## [Task prompt]
Pull out each line in the listing below that contains the string "this". Treat uppercase and lowercase as different.

## [Data excerpts]
*** Begin section ***
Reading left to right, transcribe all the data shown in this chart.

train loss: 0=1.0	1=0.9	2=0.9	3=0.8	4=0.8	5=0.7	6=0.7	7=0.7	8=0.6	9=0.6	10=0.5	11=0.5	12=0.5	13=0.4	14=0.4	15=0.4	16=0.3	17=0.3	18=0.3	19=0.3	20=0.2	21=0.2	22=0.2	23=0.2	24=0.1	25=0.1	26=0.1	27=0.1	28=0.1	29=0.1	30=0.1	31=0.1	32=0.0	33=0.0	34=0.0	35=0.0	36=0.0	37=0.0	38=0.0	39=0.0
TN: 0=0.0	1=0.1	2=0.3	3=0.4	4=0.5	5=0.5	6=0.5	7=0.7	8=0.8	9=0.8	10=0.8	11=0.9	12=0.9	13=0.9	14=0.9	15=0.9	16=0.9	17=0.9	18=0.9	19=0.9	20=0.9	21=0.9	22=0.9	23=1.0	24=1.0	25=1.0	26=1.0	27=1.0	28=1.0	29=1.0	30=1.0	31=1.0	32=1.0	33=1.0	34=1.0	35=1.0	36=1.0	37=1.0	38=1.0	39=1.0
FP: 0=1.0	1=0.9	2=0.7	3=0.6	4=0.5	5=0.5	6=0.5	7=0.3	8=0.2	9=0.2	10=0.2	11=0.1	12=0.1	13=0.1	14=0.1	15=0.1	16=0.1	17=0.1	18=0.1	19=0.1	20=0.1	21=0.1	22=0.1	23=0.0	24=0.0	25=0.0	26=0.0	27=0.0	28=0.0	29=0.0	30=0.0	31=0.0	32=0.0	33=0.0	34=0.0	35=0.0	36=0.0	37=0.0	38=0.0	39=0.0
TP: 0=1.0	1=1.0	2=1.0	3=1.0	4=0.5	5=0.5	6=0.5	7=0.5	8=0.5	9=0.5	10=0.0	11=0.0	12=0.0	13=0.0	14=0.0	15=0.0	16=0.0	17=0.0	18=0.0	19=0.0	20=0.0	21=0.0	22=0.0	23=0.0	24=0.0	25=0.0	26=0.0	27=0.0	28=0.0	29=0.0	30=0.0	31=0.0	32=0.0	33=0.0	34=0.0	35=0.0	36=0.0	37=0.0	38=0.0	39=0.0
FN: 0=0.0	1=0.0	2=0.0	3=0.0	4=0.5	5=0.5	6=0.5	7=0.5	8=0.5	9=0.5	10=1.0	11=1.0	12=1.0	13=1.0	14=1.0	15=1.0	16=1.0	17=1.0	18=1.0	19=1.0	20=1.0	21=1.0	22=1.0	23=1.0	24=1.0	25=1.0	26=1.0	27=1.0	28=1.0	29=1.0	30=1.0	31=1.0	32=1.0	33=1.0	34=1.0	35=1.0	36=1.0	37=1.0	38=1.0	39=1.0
*** End section ***
*** Begin section ***
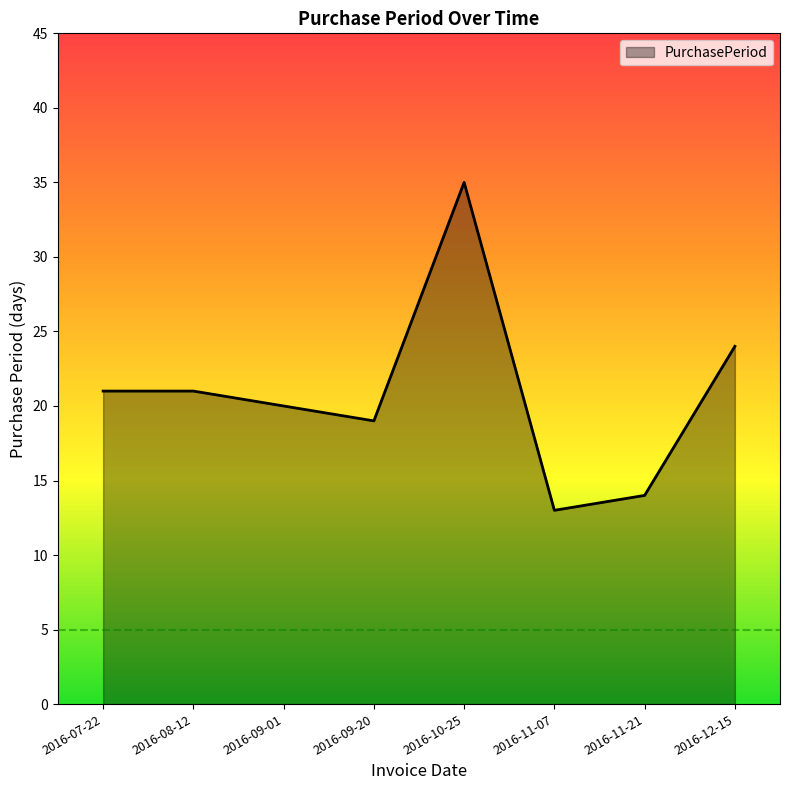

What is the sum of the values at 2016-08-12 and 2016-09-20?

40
*** End section ***
*** Begin section ***
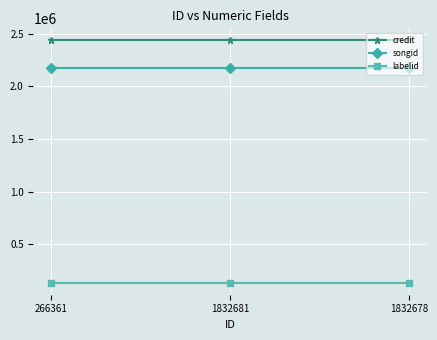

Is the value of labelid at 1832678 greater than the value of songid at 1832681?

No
*** End section ***
## [Written solution]
Reading left to right, transcribe all the data shown in this chart.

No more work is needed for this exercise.